11. Abbé Guillaume-Thomas Raynal, Histoire philosophique et politique des établissements et du commerce des Européens dans les deux Indes, Amsterdam, s.éd., 1770, liv.2, p.178. Le texte de l’édition de 1774, quelque peu différent, met l’accent sur l’ignorance, la barbarie et la férocité de leurs us et coutumes. Parce qu’il concilie, en juxtaposant les éléments constitutifs du portrait qu’il brosse, des représentations opposées, et qu’il donne à la fois à voir un être qui rappelle le Sauvage Hottentot de Thomas Herbert, Simon de La Loubère ou François Leguat en même temps qu’il donne à voir un être qui évoque le Bon Sauvage Hottentot de Kolb, Rousseau ou Prévost, Raynal livre un portrait qui est tout en contradictions : « La grande contrée qu’ on se proposoit de mettre en valeur, lit-on, étoit habitée par les hottentots, peuples pasteurs, qui ne connoissoient de bien que leurs troupeaux et leur liberté ; peuples simples, à qui la nature avoit donné des mœurs assez douces, la superstition inspiré des coutumes atroces, et l’ ignorance laissé des usages barbares dont on ne connoissoit pas l’ origine. Ils étoient comme tous les peuples pasteurs […]. » Histoire philosophique et politique des établissements et du commerce des Européens dans les deux Indes, Amsterdam, s.éd., 1774. Rééd. : La Haye, Gosse Fils, 1776, liv.2, p.178.

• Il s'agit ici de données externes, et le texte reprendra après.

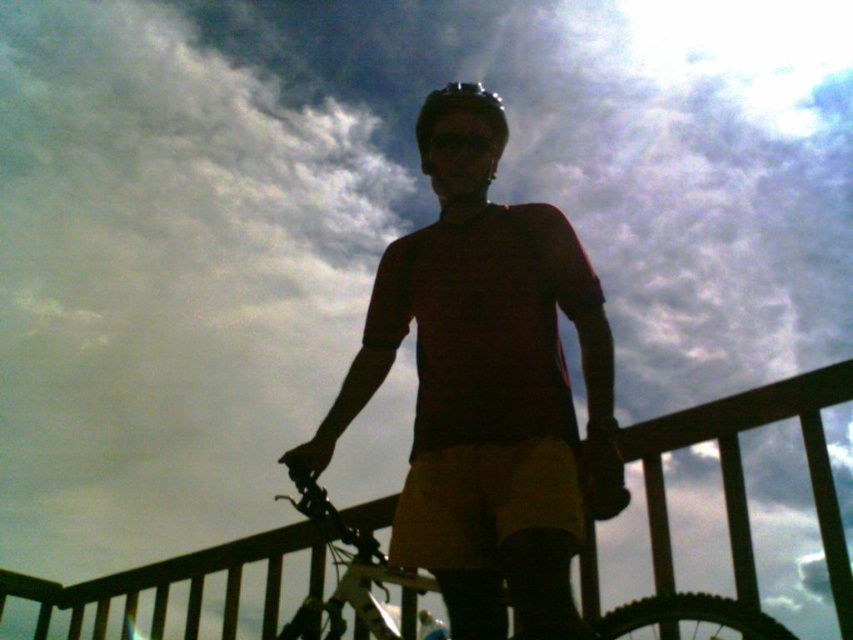
Consider the image. You are planning to take a photo of the metallic silver bicycle at center and the matte black helmet at center. Based on their sizes in the image, which object would appear wider in the photo?

The metallic silver bicycle at center appears wider than the matte black helmet at center in the photo because its width is larger than that of the matte black helmet at center.

You are a photographer trying to capture the scene from the same angle. You notice the black wood rail at center and the matte black helmet at center. Which object should you focus on first if you want to ensure both are in sharp focus?

The black wood rail at center is below matte black helmet at center, so you should focus on the matte black helmet at center first since it is closer to the camera.

You are standing at the point marked by the coordinates point (743,477) in the image. Looking around, you see a black wood rail at center. What object is directly in front of you?

The point (743,477) indicates the location of the black wood rail at center, so the object directly in front of you is the black wood rail at center.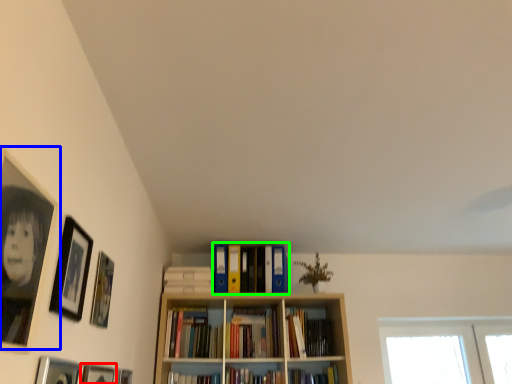
Question: Which object is the closest to the picture frame (highlighted by a red box)? Choose among these: picture frame (highlighted by a blue box) or book (highlighted by a green box).

Choices:
 (A) picture frame
 (B) book

Answer: (A)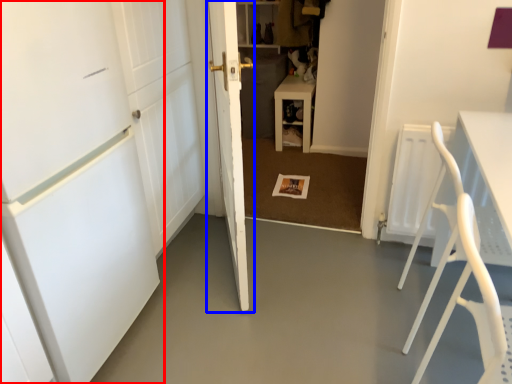
Question: Among these objects, which one is farthest to the camera, door (highlighted by a red box) or door (highlighted by a blue box)?

Choices:
 (A) door
 (B) door

Answer: (B)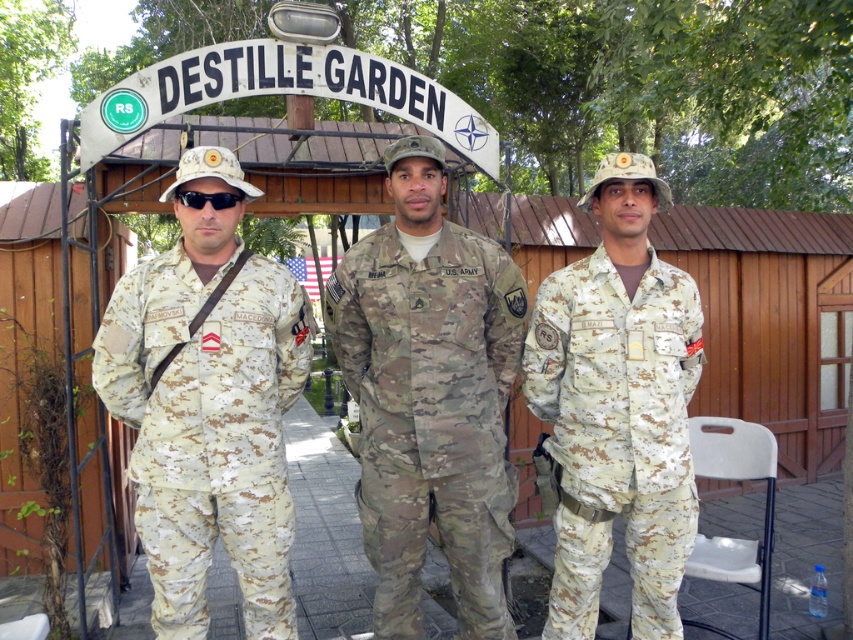
Can you confirm if multicam uniform at center is wider than black matte goggles at center?

Yes, multicam uniform at center is wider than black matte goggles at center.

Is point (397, 628) farther from viewer compared to point (210, 195)?

Yes, point (397, 628) is behind point (210, 195).

Which is behind, point (495, 385) or point (216, 195)?

The point (495, 385) is behind.

You are a GUI agent. You are given a task and a screenshot of the screen. Output one action in this format:
    pyautogui.click(x=<x>, y=<y>)
    Task: Click on the multicam uniform at center
    
    Given the screenshot: What is the action you would take?
    pyautogui.click(x=431, y=416)

Can you confirm if camouflage fabric uniform at left is positioned to the left of black matte goggles at center?

Indeed, camouflage fabric uniform at left is positioned on the left side of black matte goggles at center.

Which of these two, camouflage fabric uniform at left or black matte goggles at center, stands shorter?

Standing shorter between the two is black matte goggles at center.

Is point (173, 364) positioned after point (181, 195)?

No, it is in front of (181, 195).

Find the location of a particular element. This screenshot has width=853, height=640. camouflage fabric uniform at left is located at coordinates (207, 429).

Is camouflage fabric uniform at center positioned behind black matte goggles at center?

Yes, it is.

Who is positioned more to the left, camouflage fabric uniform at center or black matte goggles at center?

black matte goggles at center

The width and height of the screenshot is (853, 640). What do you see at coordinates (618, 433) in the screenshot?
I see `camouflage fabric uniform at center` at bounding box center [618, 433].

The height and width of the screenshot is (640, 853). Find the location of `camouflage fabric uniform at center`. camouflage fabric uniform at center is located at coordinates (618, 433).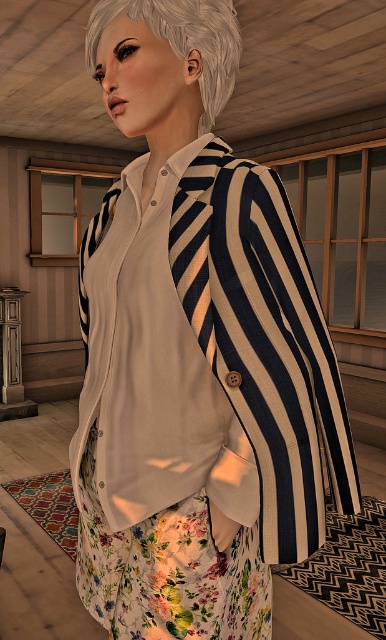
Which is above, striped fabric tie at center or white matte tie at center?

Positioned higher is white matte tie at center.

From the picture: Is striped fabric tie at center below white matte tie at center?

Correct, striped fabric tie at center is located below white matte tie at center.

Identify the location of striped fabric tie at center. The image size is (386, 640). (196, 244).

Is white matte hair at upper center further to the viewer compared to white matte tie at center?

No, white matte hair at upper center is closer to the viewer.

Can you confirm if white matte hair at upper center is positioned above white matte tie at center?

Correct, white matte hair at upper center is located above white matte tie at center.

Between point (230, 68) and point (101, 230), which one is positioned behind?

The point (101, 230) is behind.

Identify the location of white matte hair at upper center. (182, 40).

Does point (162, 20) come in front of point (199, 179)?

Yes, it is.

The width and height of the screenshot is (386, 640). Describe the element at coordinates (182, 40) in the screenshot. I see `white matte hair at upper center` at that location.

Find the location of `white matte hair at upper center`. white matte hair at upper center is located at coordinates (182, 40).

I want to click on white matte hair at upper center, so click(182, 40).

12. « La vie indépendante et oisive qu’ils menent dans leurs déserts a pour eux des charmes inexprimables, écrit Raynal : rien ne peut les en détacher. Un d’eux fut pris au berceau : on l’éleva dans nos mœurs et dans notre croyance. Ses progrès répondirent aux soins de son éducation. Il fut envoyé aux Indes, et utilement employé dans le commerce. Les circonstances l’ ayant ramené dans sa patrie, il alla visiter ses parents dans leur cabane. La simplicité de ce qu’ il voyoit le frappa. Il se couvrit d’une peau de brebis, et alla reporter au fort ses habits européens. Je viens, dit-il au gouverneur, renoncer pour toujours au genre de vie que vous m’aviez fait embrasser. Ma résolution est de suivre jusqu’ à la mort la religion et les usages de mes ancêtres. je garderai pour l’ amour de vous le collier et l’ épée que vous m’ avez donnés : trouvez bon que j’ abandonne tout le reste . Il n’attendit point de réponse: il se déroba par la fuite, et on ne le revit jamais. » Histoire philosophique et politique des établissements et du commerce des Européens dans les deux Indes, op.cit., p.180-181.

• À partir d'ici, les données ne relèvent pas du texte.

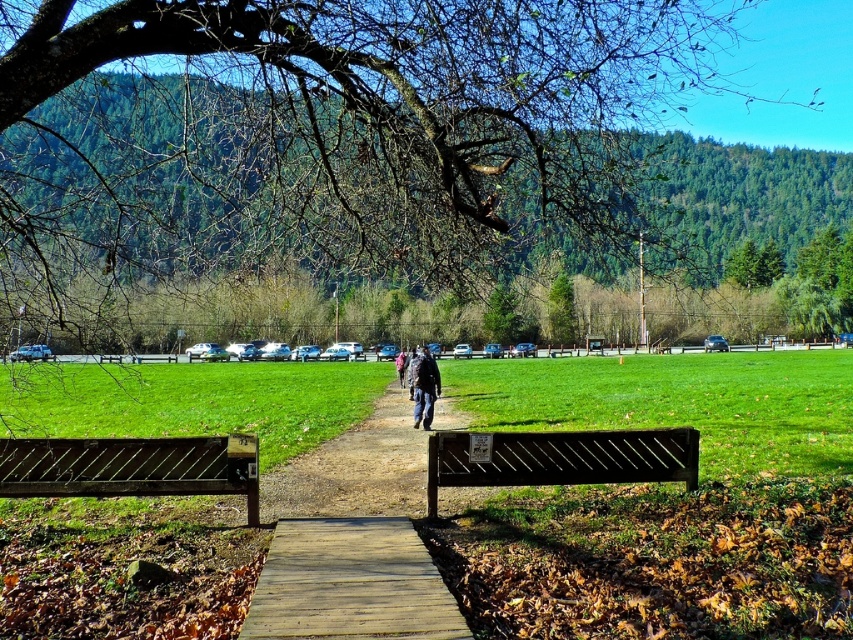
Question: Is rustic wood bench at center bigger than dark brown wooden bench at center?

Choices:
 (A) yes
 (B) no

Answer: (B)

Question: Is wooden boardwalk at center closer to camera compared to dark brown wooden bench at center?

Choices:
 (A) yes
 (B) no

Answer: (A)

Question: Which of these objects is positioned closest to the rustic wood bench at center?

Choices:
 (A) brown wooden bench at center
 (B) bare branches at upper center
 (C) dark brown wooden bench at center

Answer: (C)

Question: Can you confirm if bare branches at upper center is bigger than brown wooden bench at center?

Choices:
 (A) yes
 (B) no

Answer: (A)

Question: Which object is the closest to the brown wooden bench at center?

Choices:
 (A) dark brown wooden bench at center
 (B) rustic wood bench at center
 (C) wooden boardwalk at center

Answer: (C)

Question: Which of these objects is positioned farthest from the rustic wood bench at center?

Choices:
 (A) bare branches at upper center
 (B) dark blue jacket at center
 (C) brown wooden bench at center

Answer: (B)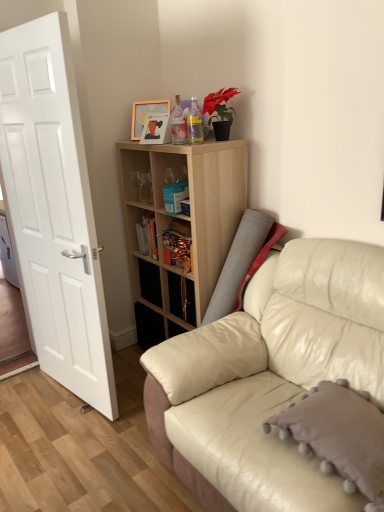
Question: From the image's perspective, is translucent plastic bottle at upper center, which is the 2th bottle in right-to-left order, positioned above or below hardcover book at center, the 1th book in the back-to-front sequence?

Choices:
 (A) below
 (B) above

Answer: (B)

Question: Is translucent plastic bottle at upper center, the 1th bottle positioned from the left, bigger or smaller than hardcover book at center, which is counted as the 1th book, starting from the left?

Choices:
 (A) big
 (B) small

Answer: (A)

Question: Estimate the real-world distances between objects in this image. Which object is farther from the blue matte bookshelf at center, the first book viewed from the right?

Choices:
 (A) leather couch at right
 (B) white matte door at left
 (C) hardcover book at center, the 1th book positioned from the bottom
 (D) light wood/texture bookshelf at upper center
 (E) clear glass bottle at upper center, arranged as the 2th bottle when viewed from the left

Answer: (A)

Question: Which object is the closest to the hardcover book at center, the 2th book viewed from the top?

Choices:
 (A) blue matte bookshelf at center, marked as the first book in a front-to-back arrangement
 (B) light wood/texture bookshelf at upper center
 (C) translucent plastic bottle at upper center, the 1th bottle positioned from the left
 (D) black matte drawer at center
 (E) clear glass bottle at upper center, placed as the 1th bottle when sorted from right to left

Answer: (D)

13. Comme l’a mis en évidence de manière convaincante Hans Wolpe, l’Histoire des deux Indes est une « machine de guerre » dirigée contre les abus perpétrés par les Européens de par le Monde plus que dans les seules « deux Indes. » À la différence des collaborateurs de l’Encyclopédie, les collaborateurs de l’Histoire des deux Indes empruntent ses atours au roman. Raynal a beaucoup appris de Diderot. Lorsqu’il s’attelle à la rédaction de son monumental ouvrage, il désire fortement conquérir un public plus vaste et plus diversifié que celui qu’a su attirer l’Encyclopédie. Aussi est-ce la raison pour laquelle l’Histoire des deux Indes compte moins de volumes que l’Encyclopédie, que ces volumes ne sont pas des in-folio, mais surtout, que la part dévolue aux récits et aux anecdotes y est si importante et que le style y est si alerte. Sur la forme et les enjeux de l’Histoire des deux Indes : Michèle Duchet, « L’Idéologie coloniale » [in]Anthropologie et histoire au siècle des Lumières, op.cit., p.170-177 ; Hans Wolpe, Une Machine de guerre : l’Histoire des deux Indes et ses perfectionnements, Stanford, Stanford University Press, 1957, « Language and Litterature » ; Abbé Guillaume-Thomas Raynal, Histoire philosophique et politique des établissements et du commerce des Européens dans les deux Indes, Paris, Claude Tchou, 2004, « Bibliothèque des Introuvables ». Édition établie et présentée par Gilles Bancarel, 5 vol.